Striding past Finney, he approached his kid. “Blossom, what the hell are you doing?”
“Thoo thouldn’t thwear,” she garbled, her tongue evidently frozen.
He swung around to regard Finney, dashing between the oven and the grill. “How much did she eat?” he asked.
“No idea. She’s your kid, your problem.” Finney pulled a bubbling casserole from the oven. “Hey, Anthony—you’re a mechanic.”
“Thanks for noticing.” He spotted her ill-mannered son leaning against the wall. Patches of chocolate streaked his cheeks. “How much ice cream did yours eat?”
“This isn’t a contest. They’re both eating dairy. Leave it at that.”
“You don’t approve of this, do you?”
“It’s not heroin.” She placed two plates on the ledge of the pass-through window before giving him the once-over. “You fixed the walk-in cooler. How ‘bout you look at the stove? Something’s wrong.”
He watched her twirl the stove’s knobs for three seconds. “Stop! You’ll blow us up!”
Finney straightened. “You sound like Mary.”
“Where is she?”
“Hiding in the hallway.” The cook waved a paring knife due south.
“Stay away from the stove. I need to check the gas line.” He frowned. “Why is Mary hiding?”
“I think she’s crying.”
He hurried to check on her. Sure enough, she was trembling by the door leading out the back of the building.
“Planning to bolt?” He appraised her flushed, sorrowful face. “Hey, your lip is bleeding. Must’ve been the door that hit you.”
She pinned him with a gaze rife with desperation. “All I can feel are my arches,” she said. “They’re on fire. And I’m fed up with having to defend my life just because the ice cream melted.”
From his pocket he withdrew a rag. “I don’t know about defending yourself but you are bleeding. Here. Let me help.”
He dabbed at the crimson drop by her mouth. She stilled as he touched her, and he smiled. The wound was just a nick, really. By morning, it’d be history.

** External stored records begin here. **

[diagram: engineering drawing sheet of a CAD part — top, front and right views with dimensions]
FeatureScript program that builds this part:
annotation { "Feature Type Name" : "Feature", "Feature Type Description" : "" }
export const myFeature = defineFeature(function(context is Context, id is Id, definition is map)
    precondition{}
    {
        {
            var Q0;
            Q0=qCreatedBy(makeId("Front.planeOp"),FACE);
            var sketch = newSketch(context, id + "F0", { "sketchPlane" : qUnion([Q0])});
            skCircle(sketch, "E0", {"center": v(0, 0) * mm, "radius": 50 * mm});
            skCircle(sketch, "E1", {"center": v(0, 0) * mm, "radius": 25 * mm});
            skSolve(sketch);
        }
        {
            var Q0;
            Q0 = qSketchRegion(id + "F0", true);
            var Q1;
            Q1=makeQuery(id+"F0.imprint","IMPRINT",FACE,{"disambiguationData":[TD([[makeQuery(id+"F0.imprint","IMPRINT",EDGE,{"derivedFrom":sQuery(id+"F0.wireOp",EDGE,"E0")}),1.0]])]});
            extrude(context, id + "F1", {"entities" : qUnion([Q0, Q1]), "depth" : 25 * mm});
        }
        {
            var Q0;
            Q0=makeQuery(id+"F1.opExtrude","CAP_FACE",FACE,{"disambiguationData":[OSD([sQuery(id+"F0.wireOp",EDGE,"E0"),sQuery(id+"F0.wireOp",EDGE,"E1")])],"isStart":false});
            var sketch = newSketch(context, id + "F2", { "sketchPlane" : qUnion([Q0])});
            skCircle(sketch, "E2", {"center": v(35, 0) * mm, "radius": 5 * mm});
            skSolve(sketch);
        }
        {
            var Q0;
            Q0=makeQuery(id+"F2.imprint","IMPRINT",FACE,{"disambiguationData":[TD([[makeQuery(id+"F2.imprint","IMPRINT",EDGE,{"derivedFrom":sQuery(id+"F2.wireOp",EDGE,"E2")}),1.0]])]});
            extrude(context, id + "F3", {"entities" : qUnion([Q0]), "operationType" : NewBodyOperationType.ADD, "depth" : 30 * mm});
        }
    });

Pleased with his ability to forestall electrical fires and staunch the flow of blood, he began pulling back. As he did, his gaze slid to hers.
Connecting with her mossy green eyes made them open wide. There were golden flecks inside, a whole sunburst of color on top of the darker green. On an intake of breath, Anthony watched her lips part, her lower lip appearing slightly swollen and bruised—
The skin on his scalp tightened. Heat poured through his body. Sucking in air, he battled vertigo.
The reaction wasn’t his fault. During adulthood he’d enjoyed sex so infrequently, he’d entered the priesthood without taking vows. Did his attraction have to knock him over like this?
The suggestive tempo of his breathing affected her too, putting a nice sheen on her forehead. She sent her tongue across her lips on a languid journey that sent his heartbeat into a crazy dance. Come to think of it, she was also breathing fast, her breasts straining against her pretty blouse—
He swiped the Rain Forest dampness from his forehead. “Bleeding’s stopped,” he mumbled. At this rate, he’d need to wring his shirt out in Finney’s sink.
Mary regarded him with smoldering eyes. “Thank you,” she murmured.
He tried to clamp his attention on anything but her. No dice.
Succumbing to the urge, he looked closer. Mary wasn’t pretty in the classical sense. Her eyes were slightly close-set. Her nose—like his—was a tad too large. But her lips were full and pink, and her skin glowed. The combination made her beautiful.
“I’ll get Blossom, take her home.” He paused, confused. Why couldn’t he stop looking at Mary?
She had a nice shape. Small waist, good curves. Breasts that would fill his hands just right.
A second wave of heat pummeled him. He was sweating like a gorilla. If this was his big debut as Mary’s suitor, he’d blown the opening act.
“I’ll get Blossom out of your hair,” he said. “Need to pour some Pepto down her throat before she hits the sack.”
“Oh. The ice cream.” Mary stepped closer, effectively raising the temperature on his furnace. “It’s my fault,” she added.
“I doubt it. She’s nuts for the stuff.”